**Provided material**
• • • • • • •
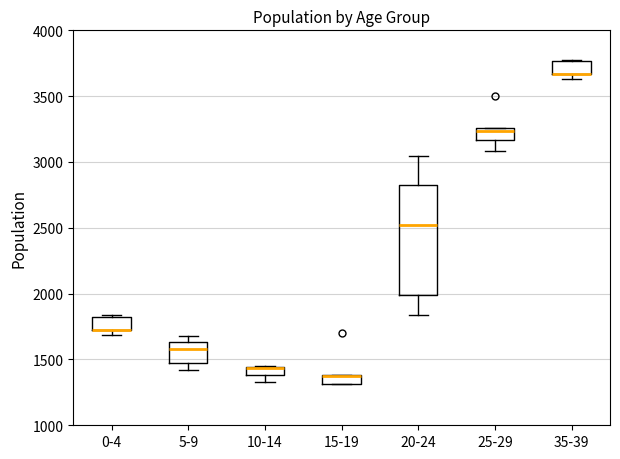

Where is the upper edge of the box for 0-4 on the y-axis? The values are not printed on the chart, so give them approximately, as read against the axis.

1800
• • • • • • •
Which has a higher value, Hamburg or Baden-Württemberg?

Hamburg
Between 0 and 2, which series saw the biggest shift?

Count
• • • • • • •
**What to produce**
Which lines of the listing above contain the word "Hamburg"? Show each of them in full.

**Solution**
Which has a higher value, Hamburg or Baden-Württemberg?
Hamburg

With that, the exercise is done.